Consigna de trabajo A:
Transcribe, por favor, el fragmento del texto sobre el dinero que empieza con "Pero en verdad, son" y sigue hasta "respaldo y estabilidad.".
Consigna de trabajo B:
Enumera las virtudes del ser humano que, según el texto sobre el dinero, requiere el correcto uso del dinero.
Consigna de trabajo C:
Según el texto sobre el dinero, ¿para qué ha arbitrado el hombre el dinero?

Texto de origen:
..............................

Pero en verdad, son cosas que pasan. Como vemos ahora con
la quiebra de los grandes bancos... el dinero desaparece,
no es nada".
Y uno se pregunta como es que el dinero no es nada. Para
responderlo bien hay que decir que todas las cosas humanas
son finitas. Precisamente, el dinero es un instrumento que
ha arbitrado el hombre para el intercambio de bienes como
una forma ágil de transacción. Tanto es así
que incluso requiere para su correcto uso algunas virtudes
importantes del ser humano: confianza, respaldo y estabilidad.
Por ello, no solo sirve como medio de pago y medida de cambio
sino también, como nota relevante, para adquirir los
medios de producción en combinación con los
créditos. Pero es un instrumento no un fin en sí
mismo.
El problema radica en que cuando quienes manejan el dinero,
olvidando su carácter instrumental y valiéndose
del poderío económico y financiero, se constituyen
en rectores y causa eficiente de todo el proceso económico,
convierten a esa actividad humana en una dictadura financiera
con las consiguientes crisis sociales, económicas y
políticas que hoy claramente observamos y estamos comenzando
a padecer con más profundidad que la habitual. Cuidado
que hasta nosotros podemos convertirnos en dictadores de nuestra
propia economía.

..............................

Filas proporcionadas:
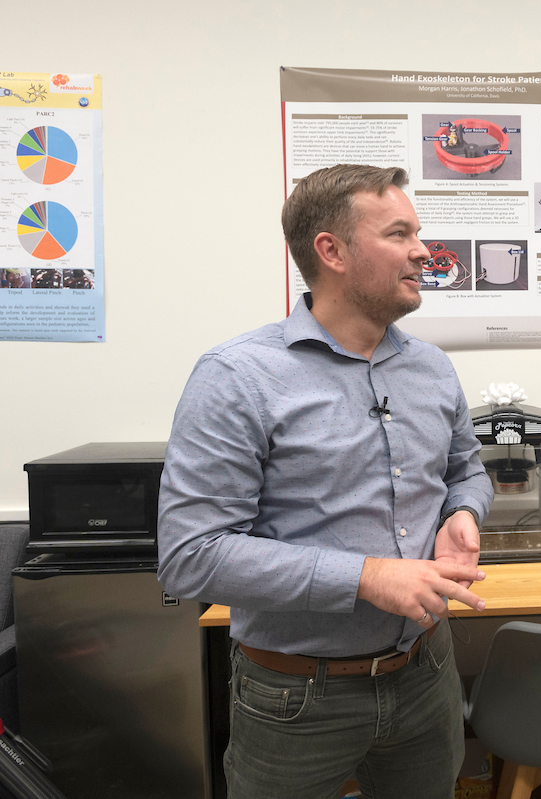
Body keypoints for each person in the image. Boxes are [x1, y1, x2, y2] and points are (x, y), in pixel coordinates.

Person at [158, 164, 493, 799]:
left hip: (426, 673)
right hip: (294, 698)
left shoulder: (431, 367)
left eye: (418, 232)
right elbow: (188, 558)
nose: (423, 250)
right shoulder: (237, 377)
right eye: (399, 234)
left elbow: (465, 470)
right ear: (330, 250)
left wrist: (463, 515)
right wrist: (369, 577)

..............................

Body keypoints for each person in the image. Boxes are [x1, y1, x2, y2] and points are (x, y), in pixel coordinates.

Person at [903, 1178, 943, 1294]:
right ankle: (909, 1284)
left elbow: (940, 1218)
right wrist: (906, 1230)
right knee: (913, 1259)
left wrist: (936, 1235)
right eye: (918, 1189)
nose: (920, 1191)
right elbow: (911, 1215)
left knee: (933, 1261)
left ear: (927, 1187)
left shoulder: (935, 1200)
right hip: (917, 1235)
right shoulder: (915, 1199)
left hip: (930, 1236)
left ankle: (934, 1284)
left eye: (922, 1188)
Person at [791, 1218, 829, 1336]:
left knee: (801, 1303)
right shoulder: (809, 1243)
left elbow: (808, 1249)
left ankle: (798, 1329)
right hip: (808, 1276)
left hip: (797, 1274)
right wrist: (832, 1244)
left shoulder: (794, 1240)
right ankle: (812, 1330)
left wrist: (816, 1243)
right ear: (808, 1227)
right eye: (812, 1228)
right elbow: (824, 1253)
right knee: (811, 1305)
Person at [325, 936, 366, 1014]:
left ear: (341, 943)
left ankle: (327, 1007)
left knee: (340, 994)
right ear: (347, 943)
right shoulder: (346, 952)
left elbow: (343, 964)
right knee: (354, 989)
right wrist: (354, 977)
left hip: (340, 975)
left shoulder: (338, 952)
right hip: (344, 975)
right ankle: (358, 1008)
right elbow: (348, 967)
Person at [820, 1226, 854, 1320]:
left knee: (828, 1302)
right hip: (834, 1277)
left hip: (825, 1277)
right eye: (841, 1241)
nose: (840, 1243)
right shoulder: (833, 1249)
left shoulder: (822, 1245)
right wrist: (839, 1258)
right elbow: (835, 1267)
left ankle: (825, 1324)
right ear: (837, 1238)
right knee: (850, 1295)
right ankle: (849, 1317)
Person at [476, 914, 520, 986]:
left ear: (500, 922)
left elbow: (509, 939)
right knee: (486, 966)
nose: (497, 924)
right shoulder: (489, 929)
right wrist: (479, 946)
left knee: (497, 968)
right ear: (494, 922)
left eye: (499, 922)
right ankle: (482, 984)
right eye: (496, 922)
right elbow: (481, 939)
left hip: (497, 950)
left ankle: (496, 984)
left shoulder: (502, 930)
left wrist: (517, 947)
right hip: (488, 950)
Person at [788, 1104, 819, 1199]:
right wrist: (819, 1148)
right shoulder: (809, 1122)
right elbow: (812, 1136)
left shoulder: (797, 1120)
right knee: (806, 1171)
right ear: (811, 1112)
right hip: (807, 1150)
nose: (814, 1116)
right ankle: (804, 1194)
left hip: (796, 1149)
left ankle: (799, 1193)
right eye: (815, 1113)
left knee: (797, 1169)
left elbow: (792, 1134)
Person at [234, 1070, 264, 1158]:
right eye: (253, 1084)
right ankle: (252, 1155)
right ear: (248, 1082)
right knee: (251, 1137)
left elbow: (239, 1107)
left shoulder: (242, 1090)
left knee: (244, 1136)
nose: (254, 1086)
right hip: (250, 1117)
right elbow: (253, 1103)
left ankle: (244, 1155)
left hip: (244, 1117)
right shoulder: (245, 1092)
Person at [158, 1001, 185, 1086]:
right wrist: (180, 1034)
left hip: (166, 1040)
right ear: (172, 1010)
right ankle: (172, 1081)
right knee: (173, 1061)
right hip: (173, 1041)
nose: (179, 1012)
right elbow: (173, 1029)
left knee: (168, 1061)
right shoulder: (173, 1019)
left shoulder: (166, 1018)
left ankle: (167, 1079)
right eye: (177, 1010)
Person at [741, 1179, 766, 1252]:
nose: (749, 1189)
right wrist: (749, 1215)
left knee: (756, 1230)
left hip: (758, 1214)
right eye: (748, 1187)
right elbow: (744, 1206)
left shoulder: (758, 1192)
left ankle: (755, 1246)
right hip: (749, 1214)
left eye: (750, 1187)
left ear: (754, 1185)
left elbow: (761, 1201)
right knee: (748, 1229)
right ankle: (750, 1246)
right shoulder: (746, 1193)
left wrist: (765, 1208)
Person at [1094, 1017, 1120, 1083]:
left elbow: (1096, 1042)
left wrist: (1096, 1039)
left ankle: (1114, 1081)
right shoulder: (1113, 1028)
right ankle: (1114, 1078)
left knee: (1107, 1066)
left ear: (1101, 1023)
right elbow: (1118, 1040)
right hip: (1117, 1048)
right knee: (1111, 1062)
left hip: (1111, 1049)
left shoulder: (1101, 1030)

..............................

Respuesta escrita A:
Pero en verdad, son cosas que pasan. Como vemos ahora con
la quiebra de los grandes bancos... el dinero desaparece,
no es nada".
Y uno se pregunta como es que el dinero no es nada. Para
responderlo bien hay que decir que todas las cosas humanas
son finitas. Precisamente, el dinero es un instrumento que
ha arbitrado el hombre para el intercambio de bienes como
una forma ágil de transacción. Tanto es así
que incluso requiere para su correcto uso algunas virtudes
importantes del ser humano: confianza, respaldo y estabilidad.

Respuesta escrita B:
Confianza, respaldo y estabilidad.

Respuesta escrita C:
Para el intercambio de bienes como una forma ágil de transacción.